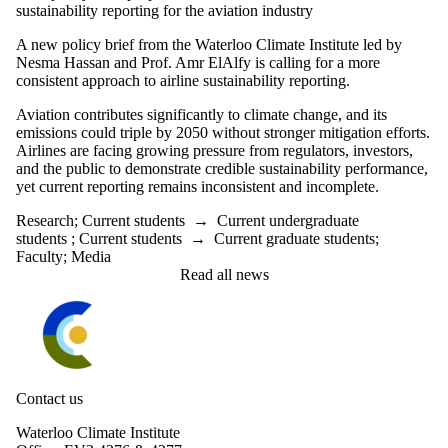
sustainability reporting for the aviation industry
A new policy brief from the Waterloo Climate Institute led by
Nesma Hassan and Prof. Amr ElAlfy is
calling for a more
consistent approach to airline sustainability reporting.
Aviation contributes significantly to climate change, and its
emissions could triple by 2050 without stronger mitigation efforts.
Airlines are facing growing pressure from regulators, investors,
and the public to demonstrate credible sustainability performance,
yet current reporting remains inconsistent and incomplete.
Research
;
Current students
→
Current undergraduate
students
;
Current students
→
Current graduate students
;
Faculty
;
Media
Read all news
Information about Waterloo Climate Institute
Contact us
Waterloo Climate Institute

-.-.-

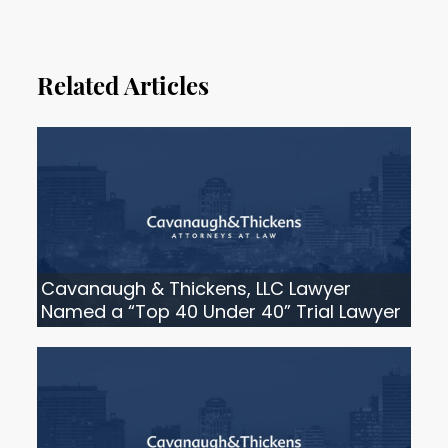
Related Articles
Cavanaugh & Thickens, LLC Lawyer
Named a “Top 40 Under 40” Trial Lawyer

-.-.-

* [What to work on]:
Put every line of the first entry from the one containing "sustainability reporting for" down to the one containing "Read all news", both included, into a JSON list of strings. Use one string per line and leave out any blank lines.

* [Response below]:
[
  "sustainability reporting for the aviation industry",
  "A new policy brief from the Waterloo Climate Institute led by",
  "Nesma Hassan and Prof. Amr ElAlfy is",
  "calling for a more",
  "consistent approach to airline sustainability reporting.",
  "Aviation contributes significantly to climate change, and its",
  "emissions could triple by 2050 without stronger mitigation efforts.",
  "Airlines are facing growing pressure from regulators, investors,",
  "and the public to demonstrate credible sustainability performance,",
  "yet current reporting remains inconsistent and incomplete.",
  "Research",
  ";",
  "Current students",
  "→",
  "Current undergraduate",
  "students",
  ";",
  "Current students",
  "→",
  "Current graduate students",
  ";",
  "Faculty",
  ";",
  "Media",
  "Read all news"
]